Blog by Sumana Harihareswara, Changeset founder
Hmm, Jeana's thinking of taking Russian! When I did it,…
Hi, reader. I wrote this in 2002 and it's now more than five years old. So it may be very out of date; the world, and I, have changed a lot since I wrote it! I'm keeping this up for historical archive purposes, but the me of today may 100% disagree with what I said then. I rarely edit posts after publishing them, but if I do, I usually leave a note in italics to mark the edit and the reason. If this post is particularly offensive or breaches someone's privacy, please contact me.

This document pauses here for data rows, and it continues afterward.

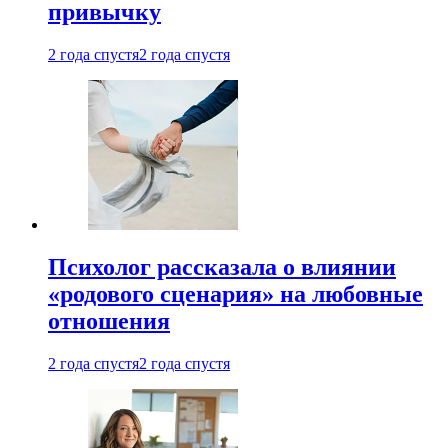
привычку
2 года спустя
2 года спустя
Психолог рассказала о влиянии
«родового сценария» на любовные
отношения
2 года спустя
2 года спустя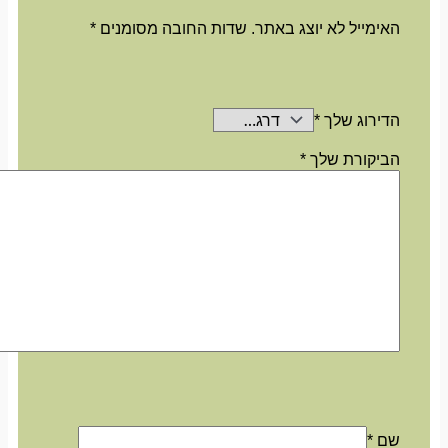
האימייל לא יוצג באתר.
שדות החובה מסומנים
*
הדירוג שלך
*
הביקורת שלך
*
שם
*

Hmm, Jeana's thinking of taking Russian! When I did it, I chose Russian on rather a whim. (Japanese and Chinese were too popular; that was part of it.) And now I've been to Russia and I took five semesters (wow!) of Russian, and now when I read Crime and Punishment I wish I had the original text next to it so I could see what the translator is pulling on me.
Hey, in case you're going to Russia: the verb for "to eat" that the textbooks and teachers taught me here, yest', is tough to conjugate and I end up saying "he's going" instead of "he's eating" half the time. The verb that I heard the most in Russia, kushat', is easy to conjugate. And, since regular people say it all the time, it's more folkloric! Or something.